** Opening Source passage block **

Monthly Archives: June 2007

Incidental Genius

With apologies to Ed Nather:

The most perfect checkin comment I ever saw
was a few years back, at Juniper.
An engineer named Dan,
not related to your humble scribe,
was making a fix
to the way the routing engines in a redundant system
resolved the question of which one was active
and which one was standing by.

Reading his one-line summation of his efforts,
I thought to myself:
Here is the essence of wisdom.
Here are words that might have sprung
from the pen of his countryman Machiavelli.

Do not declare yourself master until you have become master.

Neil Gaiman once said
That one of the hallmarks of good fiction
Is the way it leaves room for things to mean
More than they literally mean.
Which is true as far as it goes.
But it turns out to be true
of more than just fiction.

Over the years I’ve had frequent occasion
to appreciate the reminder
that prudence and humility
are so often one and the same.

Innovations in Terminology

Faisal offhandedly mentioned something called Aptana, which I’d never heard of before and promptly had to look up. It turns out to be an IDE for AJAX, but that is not the point.

The point is that when I glanced at the right column of the project’s homepage, some combination of carelessness, distraction, and excessive caffeine consumption tricked my brain into reading “Milestone Release” as “Millstone Release”, and I realized that I’d inadvertently stumbled upon an expression the software-development world has long been silently aching for.

That shitty build you only tossed over the fence to DevTest because management was breathing down your neck, and which causes you to spend more time fielding questions than it would have taken to fix the bugs? Millstone Release. That ill-starred 2.0 version that you began with bright eyes and pure intentions, but which was oozing a noxious trail of second-system effect by the time you managed to boot it out the door? Millstone Release.

“Millstone Release: Whether or not you drown instantly, you’ll be wearing it around your neck for the rest of your life.”

I’m off to ring the OED. Or at least see what’s involved in setting up a CafePress store.

“I am a shutterbug, like my father before me.”

One thing that confused me as I first poked around the edges of the DIY saber scene were the periodic references to “Graflex” and, less frequently, “Heiland”, such as on UltraSabers’ conversion page, which reads, in part: “We do not convert older Graflex/Heiland Flashgun sabers. We do know people who can help and can point you in the right direction.”

** Closing Source passage block **
** Opening Data shown block **

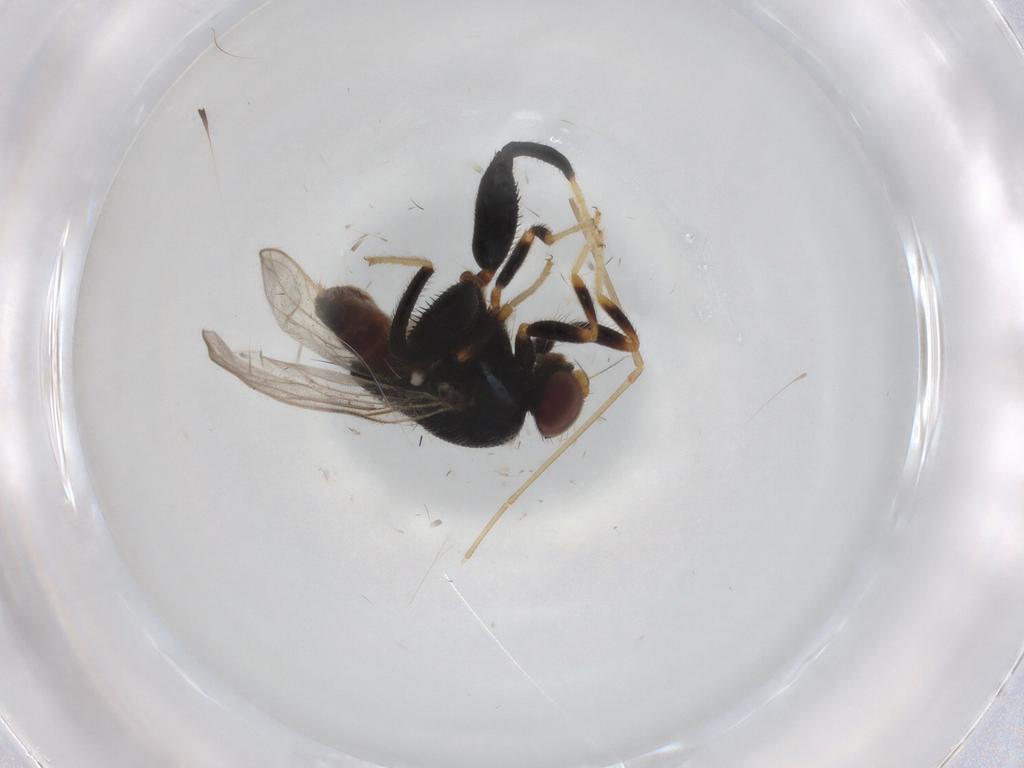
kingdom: Animalia
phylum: Arthropoda
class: Insecta
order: Diptera
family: Chloropidae
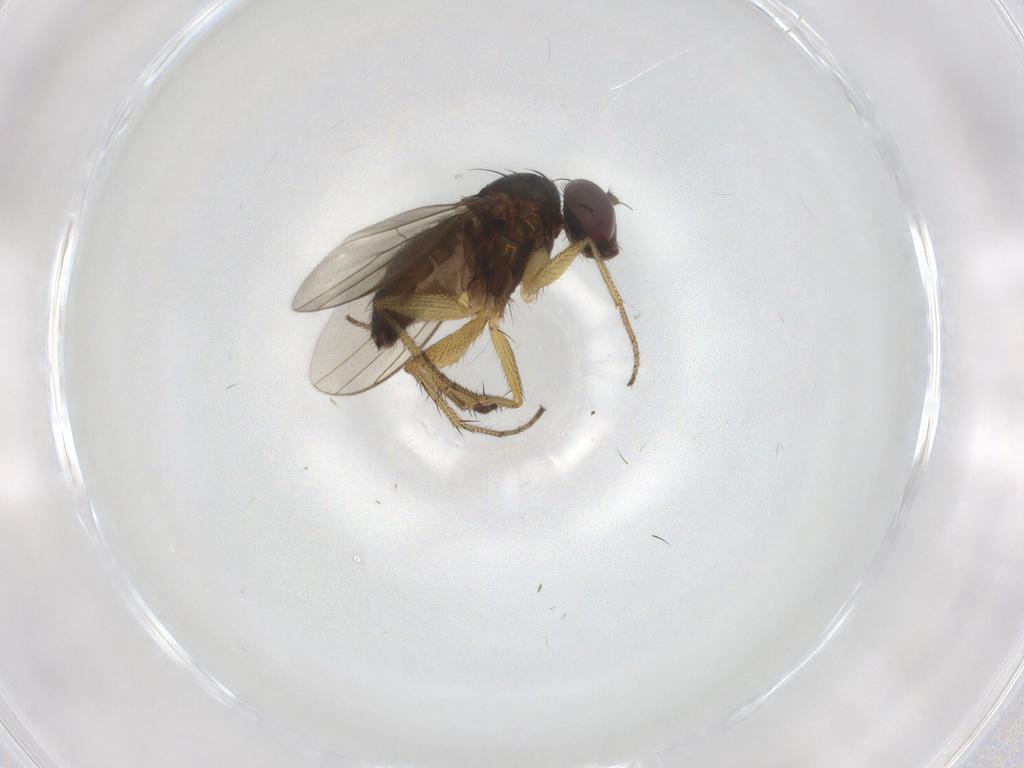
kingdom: Animalia
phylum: Arthropoda
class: Insecta
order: Diptera
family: Dolichopodidae
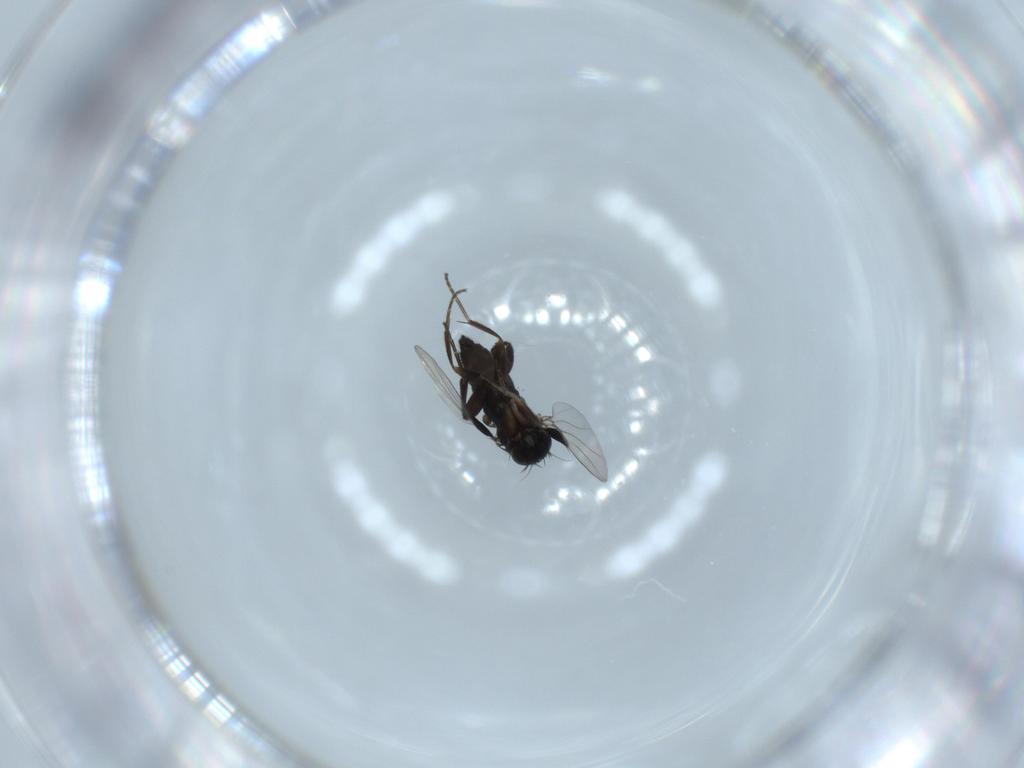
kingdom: Animalia
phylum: Arthropoda
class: Insecta
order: Diptera
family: Phoridae
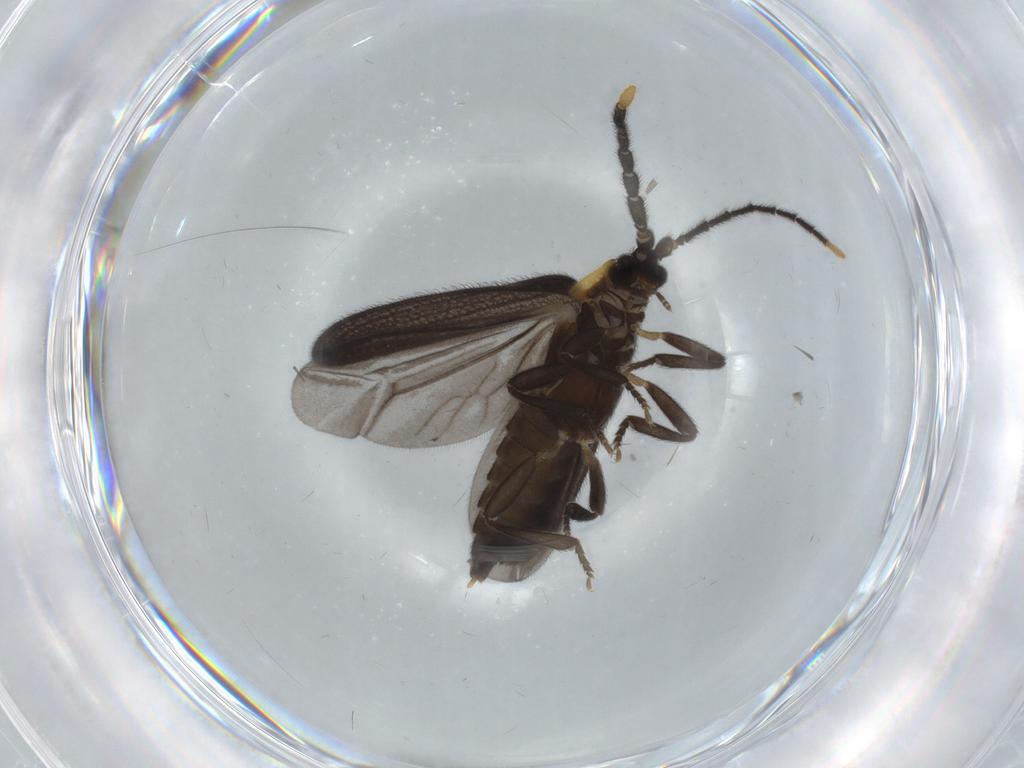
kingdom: Animalia
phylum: Arthropoda
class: Insecta
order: Coleoptera
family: Lycidae
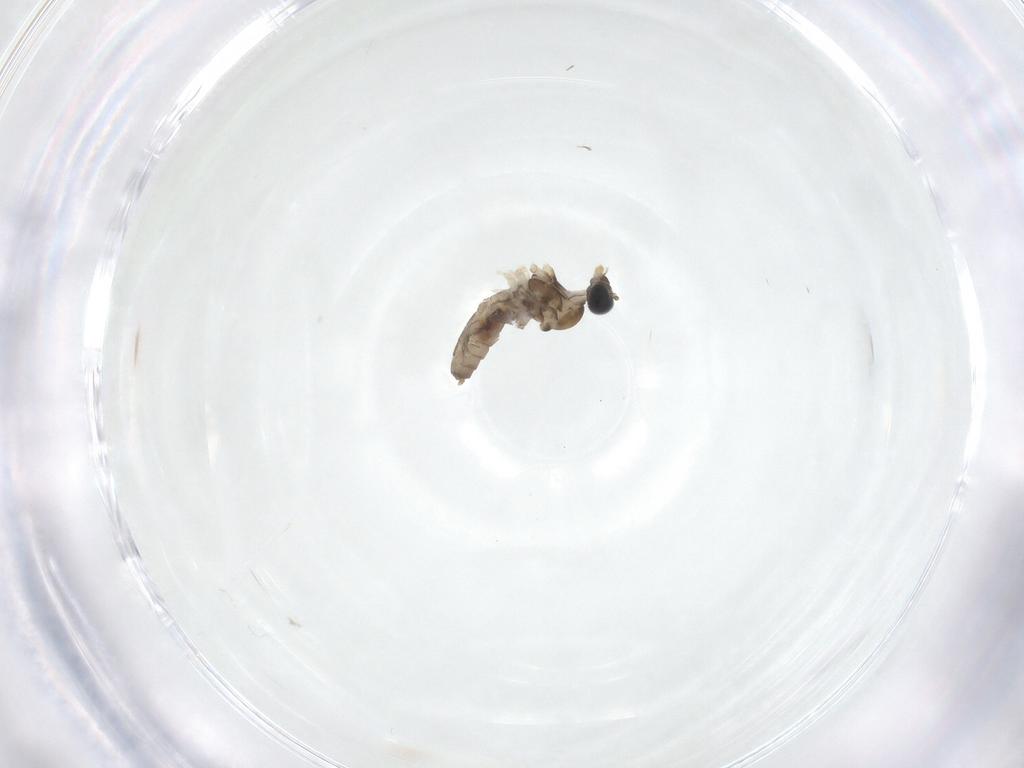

** Closing Data shown block **

Exercises to complete -
a: In the June 2007 blog archive, at which company did the writer see the most perfect checkin comment?
b: Carry the June 2007 blog archive on from its last sentence.

Numbered answers -
a: Juniper.

b:
I’d never heard of either company. Who were they? Low-profile prop producers from the days before the ascendancy of Master Replicas? Not so much. It turns out that they’re makers of photographic equipment, and that the original props for Luke and Vader’s sabers were fabricated from the handles of professional flashguns. I don’t know why this surprised me so much: after all, I’d known for years that Han’s blaster was derived from a broom-handle Mauser, just as the Stormtroopers’ rifles were adapted from vintage-World-War-II Sterling submachine guns. “Everything old is new again”, indeed.

Luke’s hilt was made from a Graflex 3-Cell: you can see a beautifully detailed breakdown of the hilt and its construction, including differences between the A New Hope and The Empire Strikes Back versions, here. (Note the addition of grommets near the base, and the replacement of the original control box’s LED-calculator-display lens with a chunk of card-edge connector from an HP-44 bus.)

It’s also worth noting that the distinctive S-curve shape at the top of the saber hilt, the portion referred to as the “emitter shroud”, has itself become known as a “Graflex curve” among saber enthusiasts. Given that it was, as far as I can tell, part of the original flashgun design, this seems entirely appropriate. (I’ll have more to say on the subject of the Graflex curve in a later post.)

Vader’s saber, meanwhile, seems to have been the subject of some historical controversy, or at least confusion. For a long time it was believed to be a Heiland Synchronar, but as is explained here, it turns out to have been a “Microflash” produced by Heiland’s British arm, Micro Precision Products, or MPP. (At least, the A New Hope and The Empire Strikes Back versions were. By the time of Return of the Jedi, the original MPP prop had been either lost or stolen, and the prop department simply gave a Graflex the signature black-highlight treatment.)

Knowing all of this does not, fortunately, fill me with the urge to go out and track down ancient surplus camera parts for the very utmost in verisimilitude. Yet.